How does one measure “excessive”? Does Macron have a number in mind? Is it purely mathematical? In our world of Diversity, Inclusion and Equity (DIE), is it a life for a life? Or does it include the goal of eradicating the existential terrorist threat presented by Hamas and its groupies in Gaza? When the terrorists build tunnels under hospitals and arranges to protect itself behind civilian human shields, does that somehow make those civilians off limits?

Besides, what do you say when 90 percent of the “civilians” support Hamas and its goals?

A new opinion poll released by the Ramallah-based Arab World for Research & Development (AWRAD) revealed that the vast majority of Palestinians living in the West Bank and Gaza Strip support jihadist terrorism, and that Palestinians overwhelmingly approve of the October 7 slaughter in southern Israel that was carried out by Hamas.

The Palestinians support the most ferocious jihadi terrorist groups while having nothing but contempt for the United States and even Arab countries that had previously attempted to assist them.

The Al Qassam Brigades, which is supported by 89% of respondents, is the militant arm of Hamas. They are known for carrying out suicide bombing missions and terrorist attacks on civilians.

Islamic Jihad (known in the West as Palestinian Islamic Jihad, or PIJ), the second most popular group with 84% approval, is a terrorist organization that operates in Gaza and Lebanon. Their operations also include suicide attacks and indiscriminate violence against civilians.

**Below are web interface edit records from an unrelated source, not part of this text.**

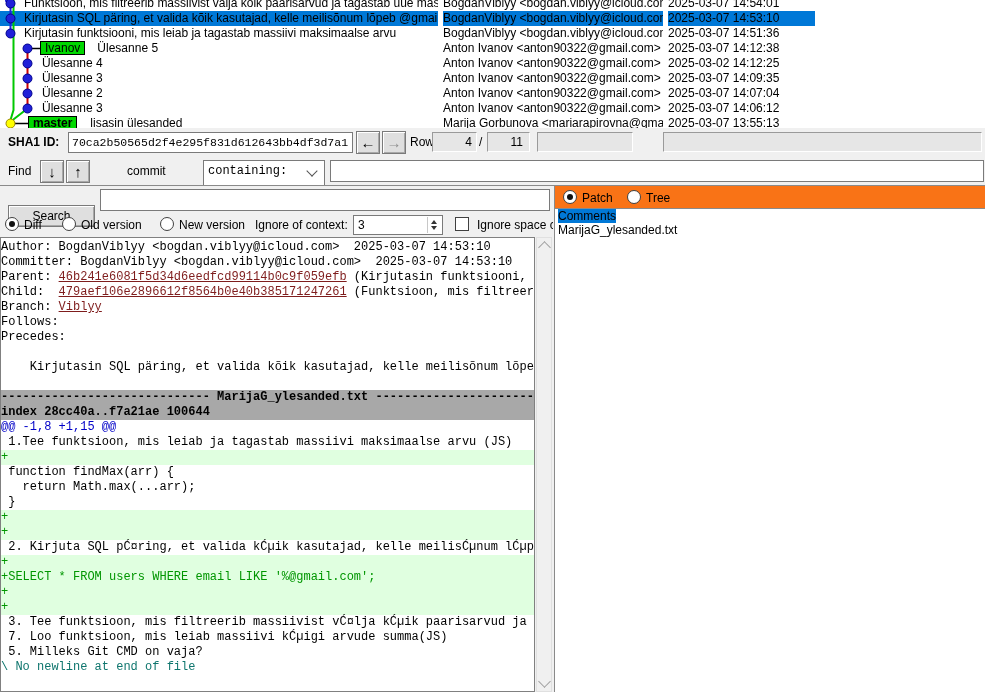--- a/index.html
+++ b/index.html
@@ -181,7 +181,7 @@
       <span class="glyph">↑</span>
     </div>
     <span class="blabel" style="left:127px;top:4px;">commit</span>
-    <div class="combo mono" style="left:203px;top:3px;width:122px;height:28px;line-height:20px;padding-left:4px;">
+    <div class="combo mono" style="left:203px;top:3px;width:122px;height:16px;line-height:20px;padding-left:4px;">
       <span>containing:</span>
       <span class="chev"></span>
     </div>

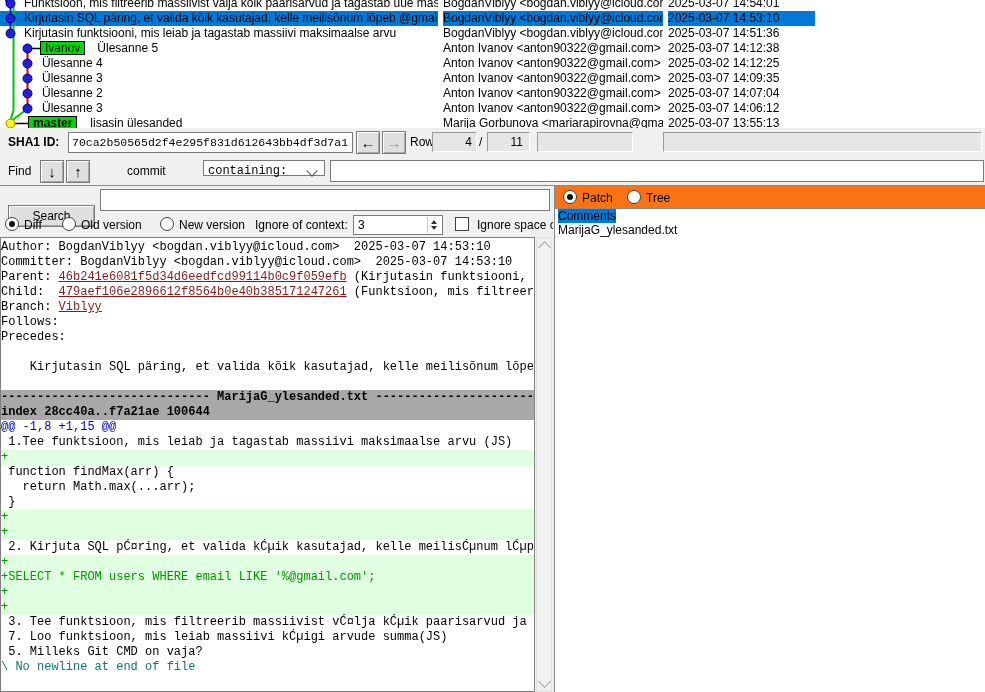--- a/index.html
+++ b/index.html
@@ -50,7 +50,7 @@
   #leftpane{position:absolute;left:0;top:186px;width:554px;height:506px;background:#f0f0f0;}
   #rightpane{position:absolute;left:554px;top:186px;width:431px;height:506px;background:#f0f0f0;
              border-left:1px solid #8a8a8a;box-sizing:border-box;}
-  #ptbar{position:absolute;left:0;top:0;right:0;height:22px;background:#f97316;
+  #ptbar{position:absolute;left:0;top:0;right:0;height:22px;background:#0f766e;
          border-bottom:1px solid #8a8a8a;}
   #filelist{position:absolute;left:0;top:23px;right:0;bottom:0;background:#fff;overflow:hidden;}
   .fitem{height:14px;line-height:14px;padding-left:3px;white-space:nowrap;}

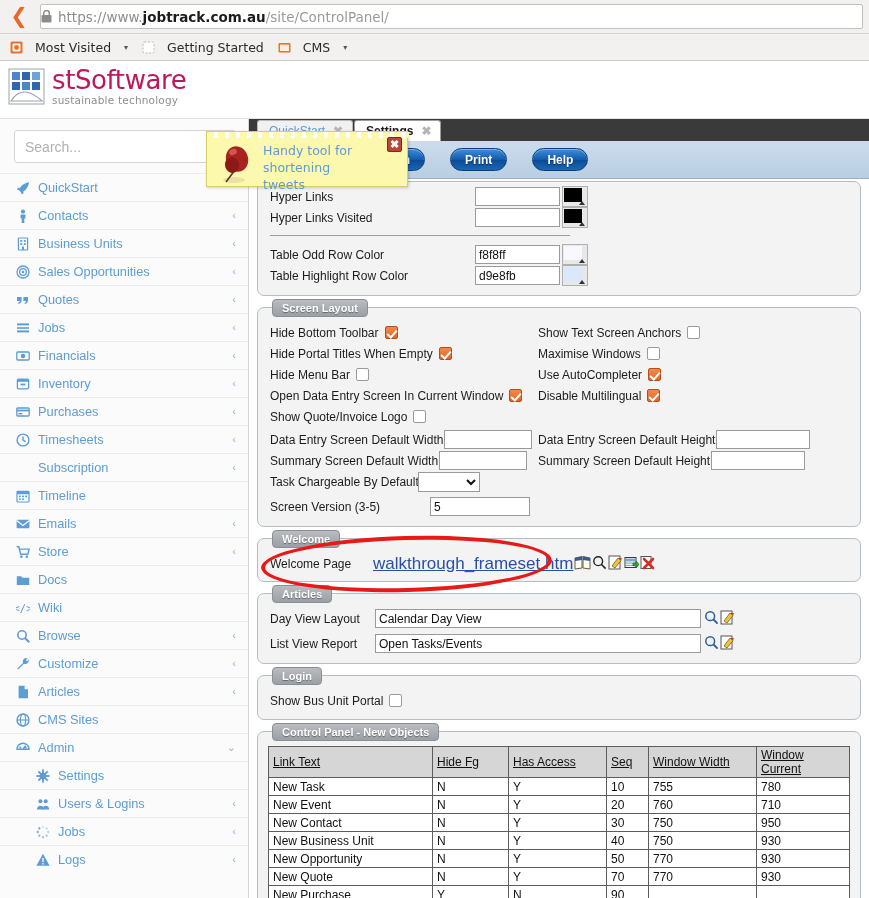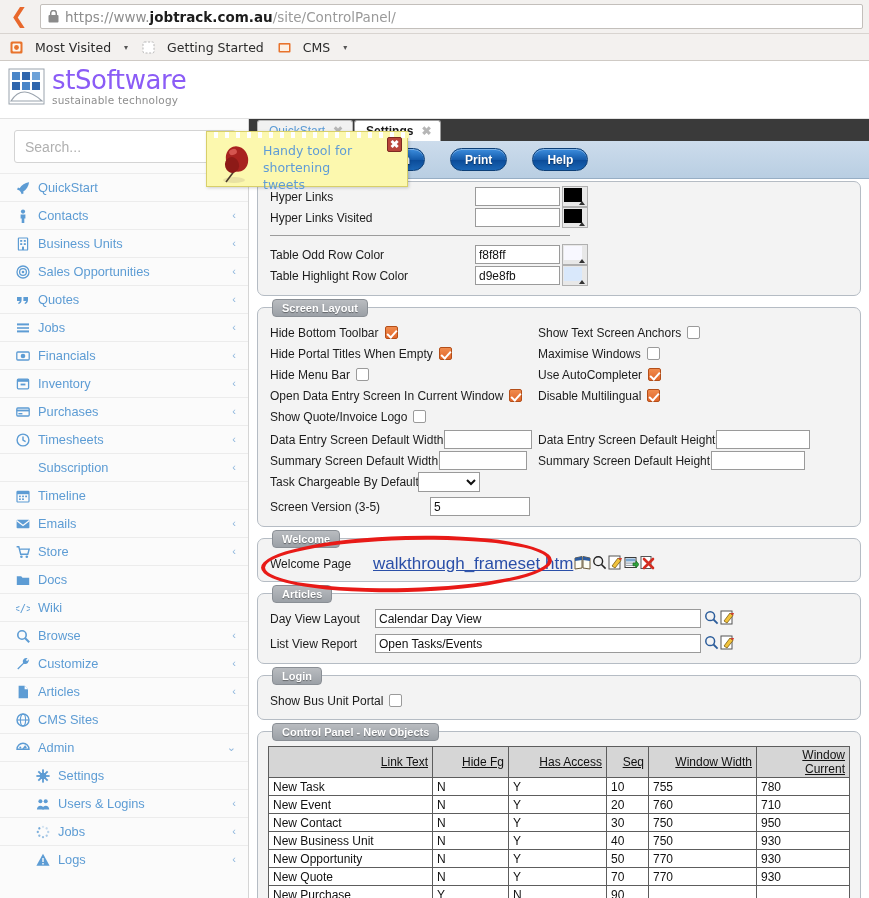--- a/index.html
+++ b/index.html
@@ -29,7 +29,7 @@
   #url-field {
     flex:1; height:25px; margin-left:6px; margin-right:2px;
     background:#ffffff; border:1px solid #c3bfbb; border-radius:2px;
-    display:flex; align-items:center; padding:0 7px;
+    display:flex; align-items:center; padding:0 0;
     font-size:13.5px; color:#8d8d8d;
     font-family:"DejaVu Sans", sans-serif;
   }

The Al Aqsa Brigades, which, like the two aforementioned groups, is best known for its suicide attacks, receives an 80% approval rating. They operate mostly in the West Bank.

Hamas comes in fourth place with 76%. In all likelihood, Hamas is taking a back seat to the above groups because they are not committed to enough carnage against Israelis and the greater Western world.

As Jordan Schachtel goes on to note, this poll is not an aberration, but quite in line with other surveys that show a lifetime of radicalization and hatred of Israel and the United States.

If you think “these poor innocent civilians” you’re gravely mistaken. They fully support what Hamas stands for, even if Hamas isn’t as vicious in their terrorism as, say, the Al Qassam Brigades.

I fully recognize that, even if the majority of the civilian population supports Hamas and the atrocities of October 7, that does not qualify them as combatants, per se. However, it puts the lie to the terror apologists who cry about all the “innocent” women and children and grandparents. These are not pure as the driven snow, peace-loving people who just happen to live in a semi-state run by terrorists. They not only voted to put Hamas in power, they support their campaign of terror against the Israeli state.

Unfortunately, that puts them at risk as “collateral damage,” as the war statisticians put it. As General William Tecumseh Sherman put it, “War is cruelty. There is no use trying to reform it. The crueler it is, the sooner it will be over.”

To that I would add, Don’t want none? Don’t start none.